The director had something himself to learn during the making of this 2D animation film, starting from the way of animating characters and moving to the way the mind itself works. “During many years I was teaching the classical law, that when you have the weight on a foot which is on the ground, this foot must not move if you want to avoid a sliding of your character. This law won’t function in the same way in “blind” animation. In fact, when you have a lot of vibrating lines, some of them are more precise and at better position than others. I realized that visual perception is like hearing: it chooses. When you are interested in hearing someone talking in a noisy place, your perception distinguishes what is interesting, isolates and ignores the rest. Visual perception does the same: when we distinguish a few lines in the right place corresponding to the gravity and elasticity of a movement following our experience, our perception chooses these lines as references, and considers what remains as noise. Without vibration, perception is more comfortable, yet in a vibrant context our perception actively chooses”.
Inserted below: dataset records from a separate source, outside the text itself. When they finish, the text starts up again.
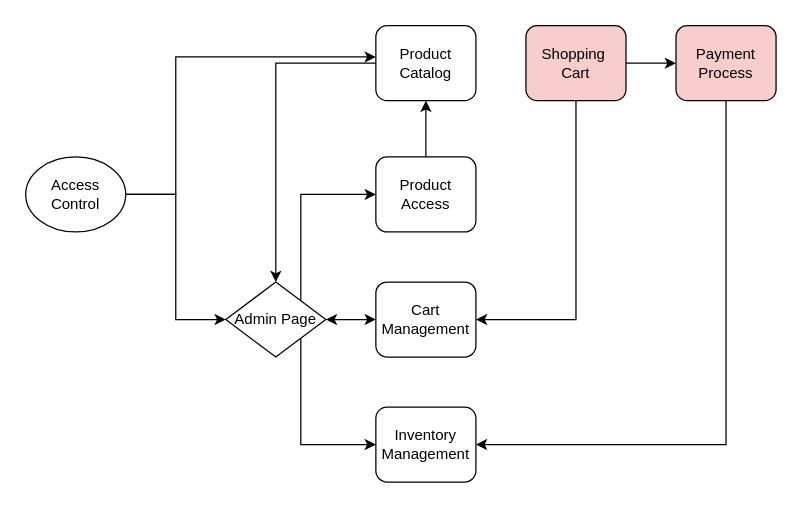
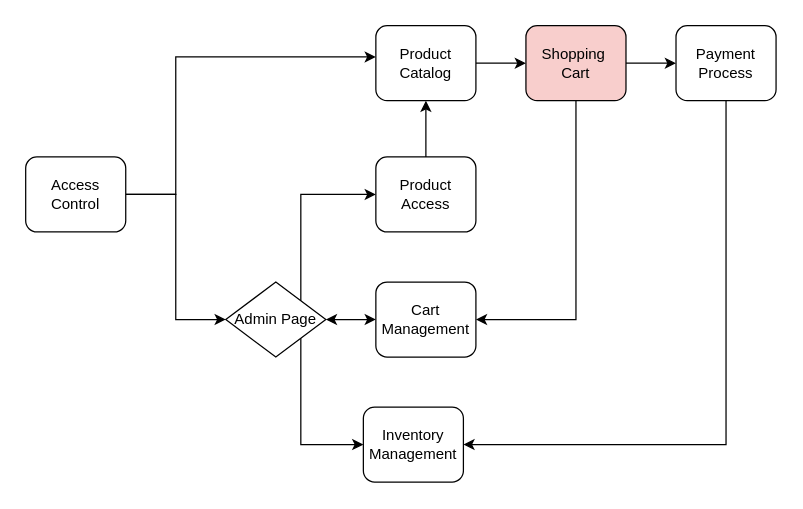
  <mxCell id="0" />
  <mxCell id="1" parent="0" />
  <mxCell id="2" value="" style="edgeStyle=orthogonalEdgeStyle;rounded=0;orthogonalLoop=1;jettySize=auto;html=1;" edge="1" parent="1" source="4" target="19"><mxGeometry relative="1" as="geometry"><Array as="points"><mxPoint x="140" y="155" /><mxPoint x="140" y="45" /></Array></mxGeometry></mxCell>
  <mxCell id="3" value="" style="edgeStyle=orthogonalEdgeStyle;rounded=0;orthogonalLoop=1;jettySize=auto;html=1;" edge="1" parent="1" source="4" target="9"><mxGeometry relative="1" as="geometry"><Array as="points"><mxPoint x="140" y="155" /><mxPoint x="140" y="255" /></Array></mxGeometry></mxCell>
- <mxCell id="4" value="Access Control" style="ellipse;whiteSpace=wrap;html=1;" vertex="1" parent="1"><mxGeometry x="20" y="125" width="80" height="60" as="geometry" /></mxCell>
- <mxCell id="5" value="" style="edgeStyle=orthogonalEdgeStyle;rounded=0;orthogonalLoop=1;jettySize=auto;html=1;" edge="1" parent="1" source="19" target="9"><mxGeometry relative="1" as="geometry" /></mxCell>
+ <mxCell id="4" value="Access Control" style="rounded=1;whiteSpace=wrap;html=1;" vertex="1" parent="1"><mxGeometry x="20" y="125" width="80" height="60" as="geometry" /></mxCell>
+ <mxCell id="5" value="" style="edgeStyle=orthogonalEdgeStyle;rounded=0;orthogonalLoop=1;jettySize=auto;html=1;" edge="1" parent="1" source="19" target="11"><mxGeometry relative="1" as="geometry" /></mxCell>
  <mxCell id="6" style="edgeStyle=orthogonalEdgeStyle;rounded=0;orthogonalLoop=1;jettySize=auto;html=1;exitX=1;exitY=0.5;exitDx=0;exitDy=0;entryX=0;entryY=0.5;entryDx=0;entryDy=0;startArrow=classic;startFill=1;" edge="1" parent="1" source="9" target="18"><mxGeometry relative="1" as="geometry" /></mxCell>
  <mxCell id="7" style="edgeStyle=orthogonalEdgeStyle;rounded=0;orthogonalLoop=1;jettySize=auto;html=1;entryX=0;entryY=0.5;entryDx=0;entryDy=0;" edge="1" parent="1" source="9" target="14"><mxGeometry relative="1" as="geometry"><Array as="points"><mxPoint x="240" y="355" /></Array></mxGeometry></mxCell>
  <mxCell id="8" style="edgeStyle=orthogonalEdgeStyle;rounded=0;orthogonalLoop=1;jettySize=auto;html=1;entryX=0;entryY=0.5;entryDx=0;entryDy=0;" edge="1" parent="1" source="9" target="16"><mxGeometry relative="1" as="geometry"><Array as="points"><mxPoint x="240" y="155" /></Array></mxGeometry></mxCell>
  <mxCell id="9" value="Admin Page" style="rhombus;whiteSpace=wrap;html=1;" vertex="1" parent="1"><mxGeometry x="180" y="225" width="80" height="60" as="geometry" /></mxCell>
  <mxCell id="10" value="" style="edgeStyle=orthogonalEdgeStyle;rounded=0;orthogonalLoop=1;jettySize=auto;html=1;" edge="1" parent="1" source="11" target="13"><mxGeometry relative="1" as="geometry" /></mxCell>
  <mxCell id="11" value="Shopping&amp;nbsp;&lt;div&gt;Cart&lt;/div&gt;" style="whiteSpace=wrap;html=1;rounded=1;fillColor=#f8cecc;" vertex="1" parent="1"><mxGeometry x="420" y="20" width="80" height="60" as="geometry" /></mxCell>
  <mxCell id="12" style="edgeStyle=orthogonalEdgeStyle;rounded=0;orthogonalLoop=1;jettySize=auto;html=1;entryX=1;entryY=0.5;entryDx=0;entryDy=0;" edge="1" parent="1" source="13" target="14"><mxGeometry relative="1" as="geometry"><Array as="points"><mxPoint x="580" y="355" /></Array></mxGeometry></mxCell>
- <mxCell id="13" value="Payment Process" style="whiteSpace=wrap;html=1;rounded=1;fillColor=#f8cecc;" vertex="1" parent="1"><mxGeometry x="540" y="20" width="80" height="60" as="geometry" /></mxCell>
- <mxCell id="14" value="Inventory Management" style="rounded=1;whiteSpace=wrap;html=1;" vertex="1" parent="1"><mxGeometry x="300" y="325" width="80" height="60" as="geometry" /></mxCell>
+ <mxCell id="13" value="Payment Process" style="whiteSpace=wrap;html=1;rounded=1;" vertex="1" parent="1"><mxGeometry x="540" y="20" width="80" height="60" as="geometry" /></mxCell>
+ <mxCell id="14" value="Inventory Management" style="rounded=1;whiteSpace=wrap;html=1;" vertex="1" parent="1"><mxGeometry x="290" y="325" width="80" height="60" as="geometry" /></mxCell>
  <mxCell id="15" value="" style="edgeStyle=orthogonalEdgeStyle;rounded=0;orthogonalLoop=1;jettySize=auto;html=1;" edge="1" parent="1" source="16" target="19"><mxGeometry relative="1" as="geometry" /></mxCell>
  <mxCell id="16" value="Product Access" style="rounded=1;whiteSpace=wrap;html=1;" vertex="1" parent="1"><mxGeometry x="300" y="125" width="80" height="60" as="geometry" /></mxCell>
  <mxCell id="17" value="" style="edgeStyle=orthogonalEdgeStyle;rounded=0;orthogonalLoop=1;jettySize=auto;html=1;endArrow=none;endFill=0;startArrow=classic;startFill=1;" edge="1" parent="1" source="18" target="11"><mxGeometry relative="1" as="geometry" /></mxCell>
  <mxCell id="18" value="Cart Management" style="rounded=1;whiteSpace=wrap;html=1;" vertex="1" parent="1"><mxGeometry x="300" y="225" width="80" height="60" as="geometry" /></mxCell>
  <mxCell id="19" value="Product Catalog" style="whiteSpace=wrap;html=1;rounded=1;" vertex="1" parent="1"><mxGeometry x="300" y="20" width="80" height="60" as="geometry" /></mxCell>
He calls this ‘blind’ animation a kind of impressionistic animation; the Impressionists' notion of complimentary colors in painting is here paralleled by the complementary lines, placed one beside the other and get connected in our mind (his thoughts to be further expanded in his presentation at “10èmes rencontres professionnelles de Fontevraud”). “Paradoxically, we like this process of participation. We feel creators; we like to understand by ourselves”. The Blind Writer will travel the international festival circuit, and, hopefully, its pertinent questions as well on a film that is very particular, pressing yet still sensitive on issues too familiar to disregard.
About Georges Sifianos
Georges Sifianos, born in Greece, holds a PhD in animation aesthetics from the University of Sorbonne. He is a filmmaker and professor emeritus of animation at ENSAD in Paris, where he founded the Department of Animation Studies in 1995. He has lectured worldwide including universities in Europe, India, Korea, Japan and China.
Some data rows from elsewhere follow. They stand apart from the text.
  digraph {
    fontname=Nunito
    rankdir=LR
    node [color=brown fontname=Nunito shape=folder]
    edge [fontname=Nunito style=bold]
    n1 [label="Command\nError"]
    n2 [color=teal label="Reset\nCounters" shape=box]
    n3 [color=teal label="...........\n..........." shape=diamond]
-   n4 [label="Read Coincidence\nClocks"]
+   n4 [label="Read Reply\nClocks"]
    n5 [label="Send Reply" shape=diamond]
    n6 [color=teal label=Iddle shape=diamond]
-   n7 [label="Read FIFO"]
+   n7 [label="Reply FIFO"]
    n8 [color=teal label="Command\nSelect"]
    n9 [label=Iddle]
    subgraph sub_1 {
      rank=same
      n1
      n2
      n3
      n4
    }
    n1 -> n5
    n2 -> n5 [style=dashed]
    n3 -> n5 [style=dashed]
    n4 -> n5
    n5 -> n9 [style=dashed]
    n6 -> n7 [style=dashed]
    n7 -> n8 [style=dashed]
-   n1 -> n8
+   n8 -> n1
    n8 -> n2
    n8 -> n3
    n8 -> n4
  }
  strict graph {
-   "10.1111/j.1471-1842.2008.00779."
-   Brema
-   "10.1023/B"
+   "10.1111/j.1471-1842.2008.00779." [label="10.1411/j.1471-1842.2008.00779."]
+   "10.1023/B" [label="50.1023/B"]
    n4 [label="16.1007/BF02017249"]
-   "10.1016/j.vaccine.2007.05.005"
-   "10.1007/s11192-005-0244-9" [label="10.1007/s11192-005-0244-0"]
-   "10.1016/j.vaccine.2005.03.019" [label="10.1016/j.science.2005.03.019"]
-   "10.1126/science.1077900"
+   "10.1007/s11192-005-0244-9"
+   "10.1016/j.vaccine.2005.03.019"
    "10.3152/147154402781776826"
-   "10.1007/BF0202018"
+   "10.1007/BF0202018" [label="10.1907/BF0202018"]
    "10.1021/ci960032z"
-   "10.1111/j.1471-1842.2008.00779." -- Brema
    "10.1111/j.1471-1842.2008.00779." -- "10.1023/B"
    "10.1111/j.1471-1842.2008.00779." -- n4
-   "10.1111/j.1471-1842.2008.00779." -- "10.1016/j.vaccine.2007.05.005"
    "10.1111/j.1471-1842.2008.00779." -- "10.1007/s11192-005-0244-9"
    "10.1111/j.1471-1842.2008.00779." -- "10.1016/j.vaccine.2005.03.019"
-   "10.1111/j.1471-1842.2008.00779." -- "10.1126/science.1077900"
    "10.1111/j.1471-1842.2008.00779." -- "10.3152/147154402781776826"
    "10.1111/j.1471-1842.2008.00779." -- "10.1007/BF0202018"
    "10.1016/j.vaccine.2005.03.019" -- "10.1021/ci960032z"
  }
As a member of PSL academic research group, SACRe (EA 7410), he is interested in the renewal of forms of animation cinema, particularly from the point of view of cognitive science. The blindfolded animation approach employed in “The blind writer” is part of this research. His other recent research interest concerns animation forms found on the Parthenon’s Frieze. His book Aesthetics of Animated Cinema received the 2014 "McLaren - Lambart" award for the best academic book by the Society for Animation Studies and the "Hemingway Grant" in 2015.